[Detected change data]
■ ■ ■ ■
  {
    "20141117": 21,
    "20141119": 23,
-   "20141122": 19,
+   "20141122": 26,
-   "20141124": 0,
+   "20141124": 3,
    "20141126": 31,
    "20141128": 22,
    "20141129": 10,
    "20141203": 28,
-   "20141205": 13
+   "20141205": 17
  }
■ ■ ■ ■
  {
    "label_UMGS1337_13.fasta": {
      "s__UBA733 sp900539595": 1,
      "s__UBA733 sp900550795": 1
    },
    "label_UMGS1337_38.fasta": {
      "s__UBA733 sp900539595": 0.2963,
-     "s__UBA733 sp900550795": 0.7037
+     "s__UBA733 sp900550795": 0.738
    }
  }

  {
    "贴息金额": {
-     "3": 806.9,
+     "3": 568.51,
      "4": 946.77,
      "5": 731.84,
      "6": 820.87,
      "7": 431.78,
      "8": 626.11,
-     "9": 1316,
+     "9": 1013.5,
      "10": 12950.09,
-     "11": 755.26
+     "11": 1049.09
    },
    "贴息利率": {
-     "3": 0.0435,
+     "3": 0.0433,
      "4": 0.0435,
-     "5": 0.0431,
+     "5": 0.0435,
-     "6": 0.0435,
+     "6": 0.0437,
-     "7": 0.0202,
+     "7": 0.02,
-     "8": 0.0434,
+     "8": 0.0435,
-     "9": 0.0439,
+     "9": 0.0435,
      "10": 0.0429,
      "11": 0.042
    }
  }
■ ■ ■ ■
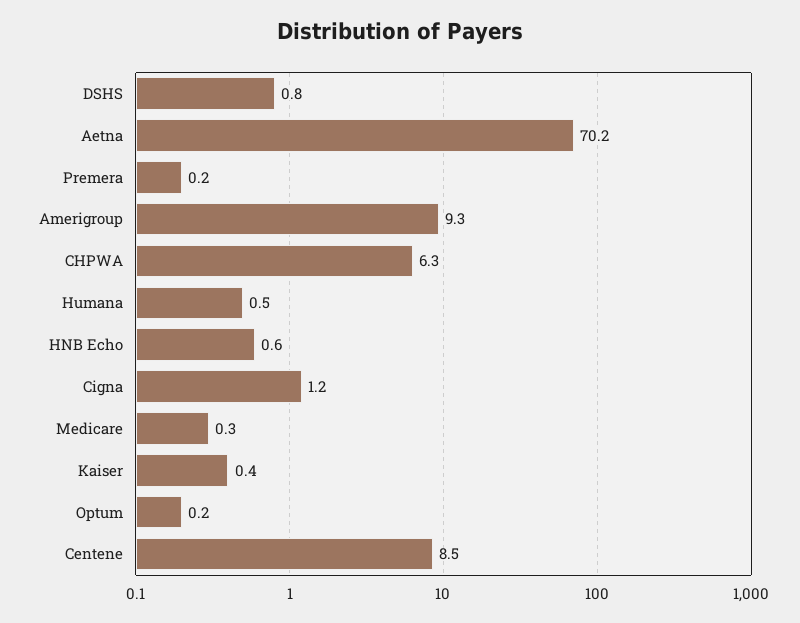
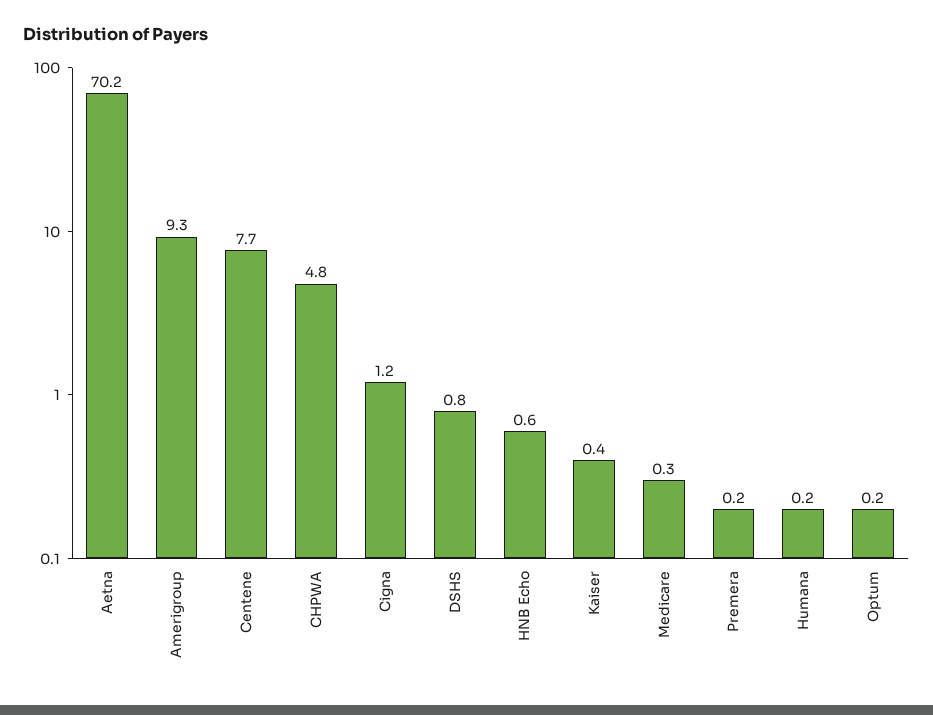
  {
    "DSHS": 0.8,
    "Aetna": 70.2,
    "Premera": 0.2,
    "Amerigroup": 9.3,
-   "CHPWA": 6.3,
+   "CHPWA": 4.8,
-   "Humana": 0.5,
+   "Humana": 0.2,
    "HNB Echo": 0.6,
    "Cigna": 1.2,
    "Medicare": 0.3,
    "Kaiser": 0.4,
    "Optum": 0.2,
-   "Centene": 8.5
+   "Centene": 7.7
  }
■ ■ ■ ■
▶ TASK INSTRUCTIONS
Go through the lines above and copy any that contain "fasta".

▶ YOUR SOLUTION
    "label_UMGS1337_13.fasta": {
    "label_UMGS1337_38.fasta": {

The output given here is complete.